§ **What you should do**: Make an exact transcription of the data below.

[Collected data entries]
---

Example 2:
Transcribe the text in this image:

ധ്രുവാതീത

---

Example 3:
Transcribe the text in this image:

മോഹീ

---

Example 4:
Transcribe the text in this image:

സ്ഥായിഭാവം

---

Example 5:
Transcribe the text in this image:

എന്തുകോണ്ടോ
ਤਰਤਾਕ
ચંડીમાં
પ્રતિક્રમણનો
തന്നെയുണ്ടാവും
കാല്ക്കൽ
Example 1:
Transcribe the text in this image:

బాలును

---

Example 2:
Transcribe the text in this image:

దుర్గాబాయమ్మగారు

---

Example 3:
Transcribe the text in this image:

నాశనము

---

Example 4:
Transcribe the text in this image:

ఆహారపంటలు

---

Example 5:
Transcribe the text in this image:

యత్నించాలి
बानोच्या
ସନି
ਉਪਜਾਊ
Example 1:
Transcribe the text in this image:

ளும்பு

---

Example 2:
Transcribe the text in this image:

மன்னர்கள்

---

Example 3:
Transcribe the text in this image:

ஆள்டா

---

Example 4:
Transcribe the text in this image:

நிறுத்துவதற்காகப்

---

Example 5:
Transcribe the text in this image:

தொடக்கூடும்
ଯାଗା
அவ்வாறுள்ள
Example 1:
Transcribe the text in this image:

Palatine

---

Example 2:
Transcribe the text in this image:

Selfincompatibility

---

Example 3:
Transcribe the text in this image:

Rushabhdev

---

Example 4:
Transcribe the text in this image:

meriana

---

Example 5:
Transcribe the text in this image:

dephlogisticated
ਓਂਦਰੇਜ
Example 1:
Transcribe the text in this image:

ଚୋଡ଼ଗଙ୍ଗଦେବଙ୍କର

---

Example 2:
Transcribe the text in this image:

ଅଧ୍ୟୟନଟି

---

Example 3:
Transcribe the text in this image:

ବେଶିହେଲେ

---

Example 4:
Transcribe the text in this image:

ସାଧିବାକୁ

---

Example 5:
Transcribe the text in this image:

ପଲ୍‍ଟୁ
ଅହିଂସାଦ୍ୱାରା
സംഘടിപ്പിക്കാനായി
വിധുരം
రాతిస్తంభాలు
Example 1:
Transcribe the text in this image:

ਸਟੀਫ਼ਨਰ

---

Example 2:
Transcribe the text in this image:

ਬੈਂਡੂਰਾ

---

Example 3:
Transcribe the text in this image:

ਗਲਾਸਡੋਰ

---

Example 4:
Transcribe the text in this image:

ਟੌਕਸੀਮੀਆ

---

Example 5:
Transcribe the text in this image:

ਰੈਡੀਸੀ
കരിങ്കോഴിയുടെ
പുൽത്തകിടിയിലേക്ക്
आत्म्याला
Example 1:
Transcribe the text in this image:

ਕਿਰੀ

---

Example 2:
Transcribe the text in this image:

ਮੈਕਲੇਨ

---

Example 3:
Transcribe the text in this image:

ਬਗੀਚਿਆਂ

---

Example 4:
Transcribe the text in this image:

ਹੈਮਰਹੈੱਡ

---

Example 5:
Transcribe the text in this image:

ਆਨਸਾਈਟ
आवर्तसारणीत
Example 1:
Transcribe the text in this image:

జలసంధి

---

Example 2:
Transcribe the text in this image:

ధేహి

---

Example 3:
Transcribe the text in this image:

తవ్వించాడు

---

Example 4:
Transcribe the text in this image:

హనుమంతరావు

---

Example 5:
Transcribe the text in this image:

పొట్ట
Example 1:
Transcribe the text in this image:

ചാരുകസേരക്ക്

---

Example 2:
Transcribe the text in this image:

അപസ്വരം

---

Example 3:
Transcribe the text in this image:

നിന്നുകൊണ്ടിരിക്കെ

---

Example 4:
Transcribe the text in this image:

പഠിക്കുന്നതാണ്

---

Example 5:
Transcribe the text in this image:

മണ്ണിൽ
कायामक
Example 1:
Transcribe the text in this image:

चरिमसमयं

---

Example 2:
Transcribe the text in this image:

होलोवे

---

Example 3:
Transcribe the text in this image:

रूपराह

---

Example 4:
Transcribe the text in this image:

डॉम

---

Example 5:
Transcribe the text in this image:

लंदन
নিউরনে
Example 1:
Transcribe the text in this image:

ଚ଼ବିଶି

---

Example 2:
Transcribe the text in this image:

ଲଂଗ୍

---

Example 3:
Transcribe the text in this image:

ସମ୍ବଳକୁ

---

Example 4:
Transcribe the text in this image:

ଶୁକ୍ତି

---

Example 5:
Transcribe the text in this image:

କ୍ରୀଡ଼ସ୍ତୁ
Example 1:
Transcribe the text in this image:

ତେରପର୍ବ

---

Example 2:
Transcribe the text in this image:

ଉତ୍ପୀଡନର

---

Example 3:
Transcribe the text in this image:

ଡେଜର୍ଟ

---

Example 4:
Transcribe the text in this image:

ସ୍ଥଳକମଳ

§ **Written response**:
---

Example 2:
Transcribe the text in this image:

ധ്രുവാതീത

---

Example 3:
Transcribe the text in this image:

മോഹീ

---

Example 4:
Transcribe the text in this image:

സ്ഥായിഭാവം

---

Example 5:
Transcribe the text in this image:

എന്തുകോണ്ടോ
ਤਰਤਾਕ
ચંડીમાં
પ્રતિક્રમણનો
തന്നെയുണ്ടാവും
കാല്ക്കൽ
Example 1:
Transcribe the text in this image:

బాలును

---

Example 2:
Transcribe the text in this image:

దుర్గాబాయమ్మగారు

---

Example 3:
Transcribe the text in this image:

నాశనము

---

Example 4:
Transcribe the text in this image:

ఆహారపంటలు

---

Example 5:
Transcribe the text in this image:

యత్నించాలి
बानोच्या
ସନି
ਉਪਜਾਊ
Example 1:
Transcribe the text in this image:

ளும்பு

---

Example 2:
Transcribe the text in this image:

மன்னர்கள்

---

Example 3:
Transcribe the text in this image:

ஆள்டா

---

Example 4:
Transcribe the text in this image:

நிறுத்துவதற்காகப்

---

Example 5:
Transcribe the text in this image:

தொடக்கூடும்
ଯାଗା
அவ்வாறுள்ள
Example 1:
Transcribe the text in this image:

Palatine

---

Example 2:
Transcribe the text in this image:

Selfincompatibility

---

Example 3:
Transcribe the text in this image:

Rushabhdev

---

Example 4:
Transcribe the text in this image:

meriana

---

Example 5:
Transcribe the text in this image:

dephlogisticated
ਓਂਦਰੇਜ
Example 1:
Transcribe the text in this image:

ଚୋଡ଼ଗଙ୍ଗଦେବଙ୍କର

---

Example 2:
Transcribe the text in this image:

ଅଧ୍ୟୟନଟି

---

Example 3:
Transcribe the text in this image:

ବେଶିହେଲେ

---

Example 4:
Transcribe the text in this image:

ସାଧିବାକୁ

---

Example 5:
Transcribe the text in this image:

ପଲ୍‍ଟୁ
ଅହିଂସାଦ୍ୱାରା
സംഘടിപ്പിക്കാനായി
വിധുരം
రాతిస్తంభాలు
Example 1:
Transcribe the text in this image:

ਸਟੀਫ਼ਨਰ

---

Example 2:
Transcribe the text in this image:

ਬੈਂਡੂਰਾ

---

Example 3:
Transcribe the text in this image:

ਗਲਾਸਡੋਰ

---

Example 4:
Transcribe the text in this image:

ਟੌਕਸੀਮੀਆ

---

Example 5:
Transcribe the text in this image:

ਰੈਡੀਸੀ
കരിങ്കോഴിയുടെ
പുൽത്തകിടിയിലേക്ക്
आत्म्याला
Example 1:
Transcribe the text in this image:

ਕਿਰੀ

---

Example 2:
Transcribe the text in this image:

ਮੈਕਲੇਨ

---

Example 3:
Transcribe the text in this image:

ਬਗੀਚਿਆਂ

---

Example 4:
Transcribe the text in this image:

ਹੈਮਰਹੈੱਡ

---

Example 5:
Transcribe the text in this image:

ਆਨਸਾਈਟ
आवर्तसारणीत
Example 1:
Transcribe the text in this image:

జలసంధి

---

Example 2:
Transcribe the text in this image:

ధేహి

---

Example 3:
Transcribe the text in this image:

తవ్వించాడు

---

Example 4:
Transcribe the text in this image:

హనుమంతరావు

---

Example 5:
Transcribe the text in this image:

పొట్ట
Example 1:
Transcribe the text in this image:

ചാരുകസേരക്ക്

---

Example 2:
Transcribe the text in this image:

അപസ്വരം

---

Example 3:
Transcribe the text in this image:

നിന്നുകൊണ്ടിരിക്കെ

---

Example 4:
Transcribe the text in this image:

പഠിക്കുന്നതാണ്

---

Example 5:
Transcribe the text in this image:

മണ്ണിൽ
कायामक
Example 1:
Transcribe the text in this image:

चरिमसमयं

---

Example 2:
Transcribe the text in this image:

होलोवे

---

Example 3:
Transcribe the text in this image:

रूपराह

---

Example 4:
Transcribe the text in this image:

डॉम

---

Example 5:
Transcribe the text in this image:

लंदन
নিউরনে
Example 1:
Transcribe the text in this image:

ଚ଼ବିଶି

---

Example 2:
Transcribe the text in this image:

ଲଂଗ୍

---

Example 3:
Transcribe the text in this image:

ସମ୍ବଳକୁ

---

Example 4:
Transcribe the text in this image:

ଶୁକ୍ତି

---

Example 5:
Transcribe the text in this image:

କ୍ରୀଡ଼ସ୍ତୁ
Example 1:
Transcribe the text in this image:

ତେରପର୍ବ

---

Example 2:
Transcribe the text in this image:

ଉତ୍ପୀଡନର

---

Example 3:
Transcribe the text in this image:

ଡେଜର୍ଟ

---

Example 4:
Transcribe the text in this image:

ସ୍ଥଳକମଳ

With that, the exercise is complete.